Vous imaginez un monde sans frontières où les gens se déplacent à leur guise.

Je pense que lorsqu’on enverra des navettes spatiales vers d’autres planètes, on s’en foutra un peu de savoir si les mecs viennent de Chine ou des États-Unis. Les gamins, aujourd’hui, sont à la fois très concernés par ce qui se passe au bout de la rue et par le réchauffement climatique. Mais le truc au milieu, la nation, ils s’y identifient assez peu. Pour autant, je ne pense pas qu’il faille abolir les frontières purement et clairement. Moi, je kiffe le terroir français ! D’autant plus quand je suis à Shanghai. Donc le côté ‘partir c’est trahir’, le terroir, non, vraiment pas. Moi, quand je suis loin j’aime la France, c’est quand je suis là qu’elle me gonfle.

On constate pourtant un attrait de la jeunesse pour les thèmes défendus par le FN ou le Brexit, par exemple, pour le repli sur soi…
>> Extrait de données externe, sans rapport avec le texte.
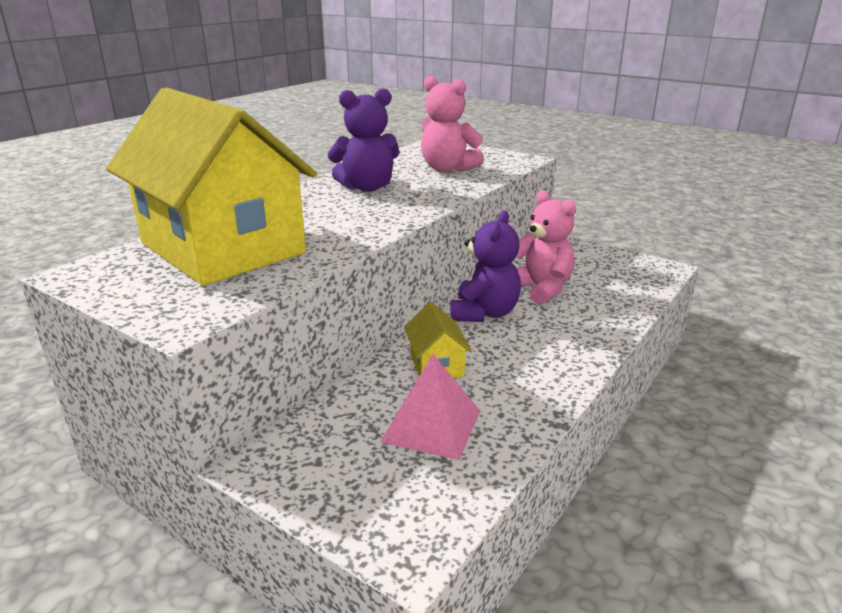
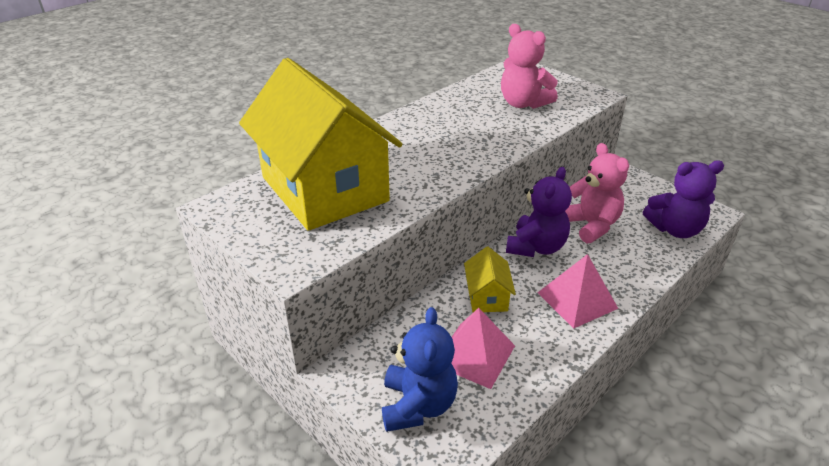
camera: 10 degrees right, 10 degrees up
(367, 188) = (448, 123): purple teddy bear -> purple teddy bear (675, 229)
(367, 490) = (418, 405): none -> blue teddy bear
(543, 358) = (577, 300): none -> pink pyramid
C’est vraiment une exception française, ça. En Angleterre, 65% des moins de 30 ans ont voté contre le Brexit. Les jeunes disent de manière assez juste : ‘Ce sont des gens de 70 ans qui ne seront plus là dans 10 ou 20 ans qui décident de notre avenir.’
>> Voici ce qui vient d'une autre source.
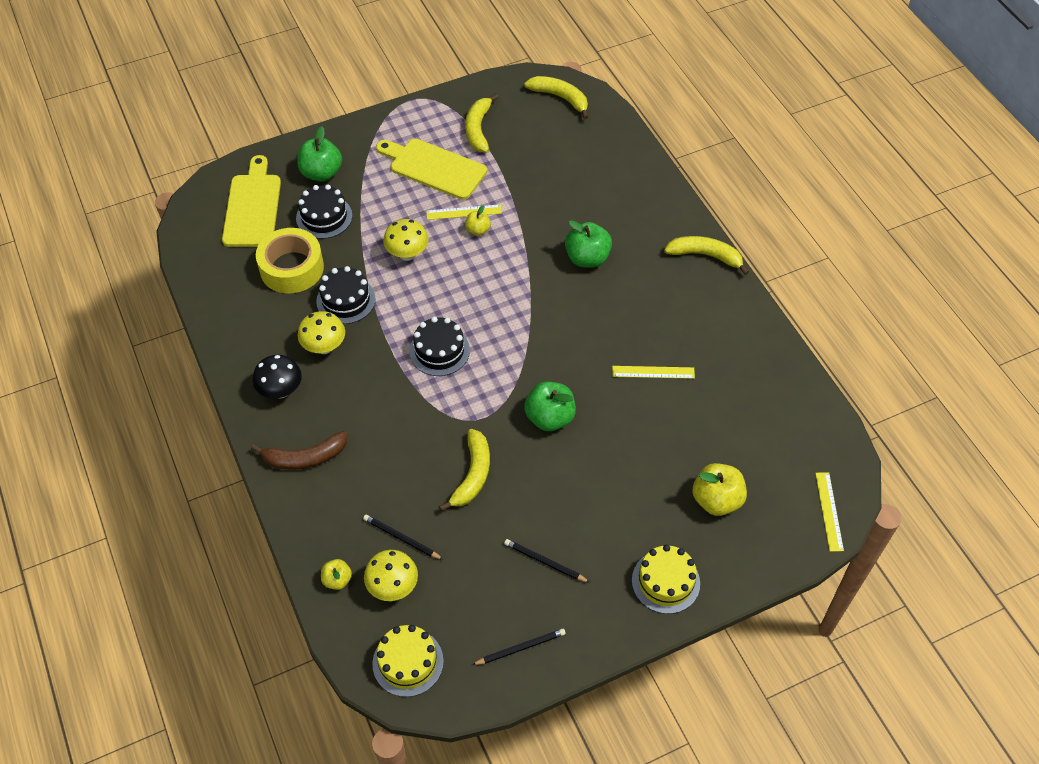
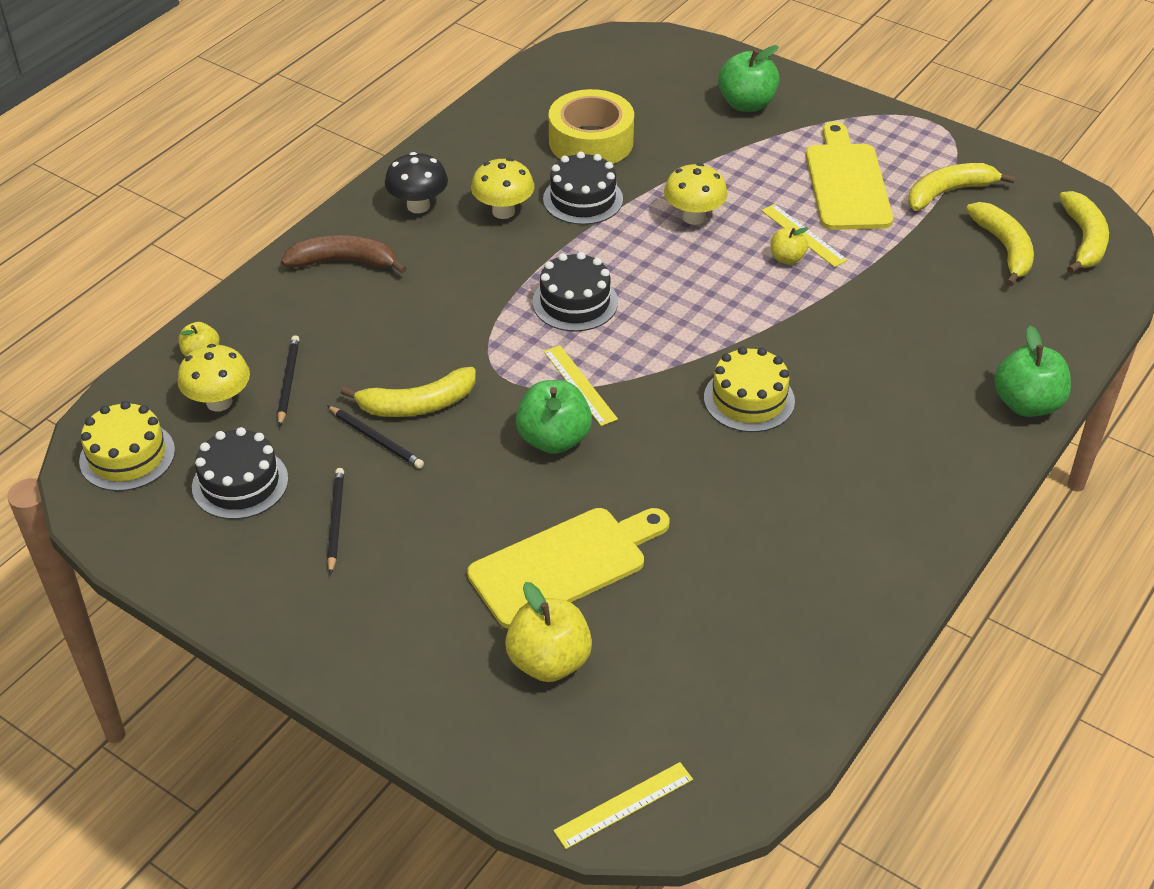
camera: 60 degrees right, 10 degrees down
(253, 207) = (648, 78): yellow cutting board -> yellow cutting board (565, 565)
(305, 458) = (343, 261): brown banana -> brown banana turned 135 degrees clockwise
(324, 217) = (685, 133): black cake -> black cake (240, 483)
(520, 648) = (200, 547): black pencil -> black pencil (376, 439)
(587, 258) = (839, 373): green apple -> green apple (1026, 404)
(653, 372) = (709, 512): yellow ruler -> yellow ruler (580, 385)
(665, 581) = (381, 655): yellow cake -> yellow cake (749, 399)
(705, 255) = (961, 489): yellow banana -> yellow banana (1004, 248)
Cette année, la presse a beaucoup parlé de l’absence des États-Unis à la conférence de Davos…

Trump et les Américains ont dit merde à Davos. Forcément, sans eux, les Chinois se sont engouffrés dans la brèche. Mais ce qui m’a surtout frappé, c’est qu’il n’y a eu aucune prise de conscience de la responsabilité des élites mondiales dans le Brexit et l’accession de Trump au pouvoir. Comme tout le monde, je suis très inquiet par rapport à lui. Si demain, un attentat terroriste a lieu aux États-Unis, il aura un boulevard pour en faire un pays profondément autoritaire.

Et justement, ces élites en question, vous les côtoyez toujours dans le cadre de vos fameux Dîners de l’Atlantique ?
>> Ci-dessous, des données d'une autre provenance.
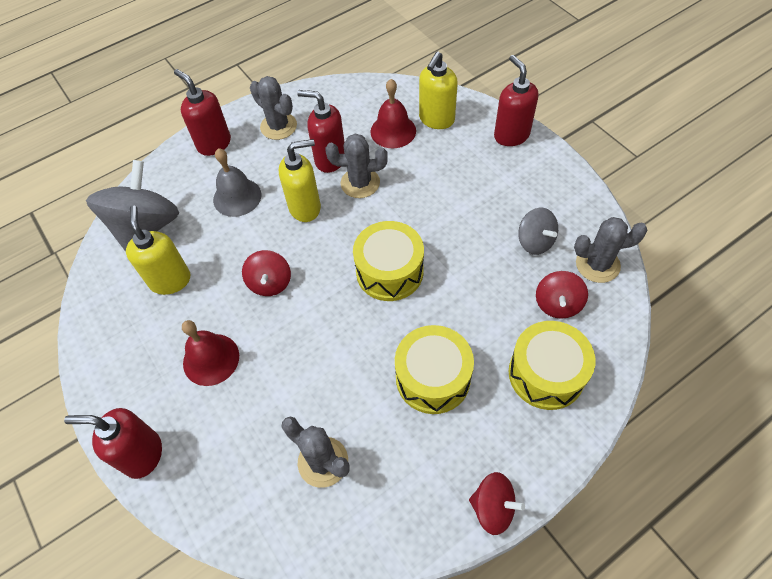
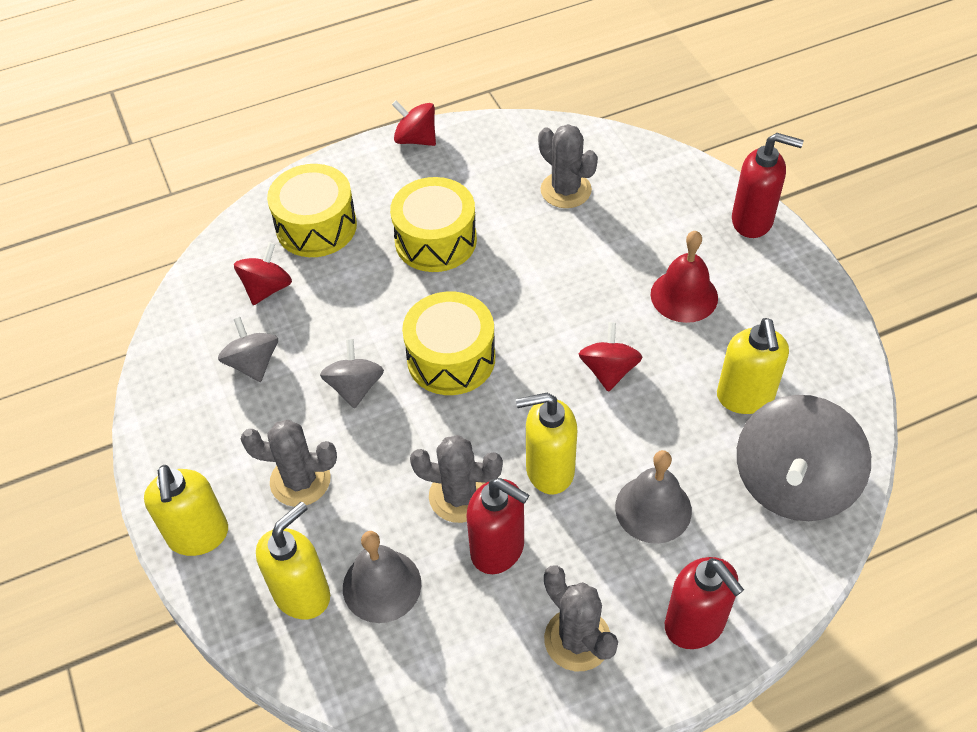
camera: 170 degrees left, 5 degrees down
(393, 131) = (382, 585): red bell -> grey bell
(453, 238) = (355, 387): none -> grey spinning top
(511, 135) = (198, 535): red soap dispenser -> yellow soap dispenser
(597, 264) = (195, 323): grey cactus -> grey cactus (300, 480)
J’avais le désir d’être un personnage public, je pensais agir mais je faisais juste des coups d’esbroufe

Je travaille toujours avec des gens de plusieurs pays, à l’intersection de la politique et des affaires. Mais la démarche qui me conduit à le faire est différente. Pendant un certain temps, j’étais toujours en en soirée, à organiser des trucs, à réunir des gens. Je ne bois plus, je ne fume plus, je ne prends plus de drogue. Je ne mène pas une vie monastique non plus mais les mondanités, ça me gonfle ! Je fais ça pour des raisons moins superficielles. Par curiosité, parce que les rencontres absurdes m’éclatent: entendre will.i.am parler d’intelligence artificielle c’est cool, non ?

C’est vrai que parfois on se demandait qui vous étiez, on vous voyait partout sans trop savoir pourquoi.

On vit dans un monde où les caméléons sont les rois du monde. J’ai surfé sur le fait de pouvoir côtoyer plein de gens différents… À l’origine, je faisais juste mon taf d’assurer la relation média des ‘puissants’ puis, de fil en aiguille, je me suis mis à gérer toutes leurs relations plus ou moins officiellement. J’avais le désir d’être un personnage public, je pensais agir mais je faisais juste des coups d’esbroufe. J’ai vécu dans l’illusion que plus ma bobine passait à la télé, plus j’étais bien.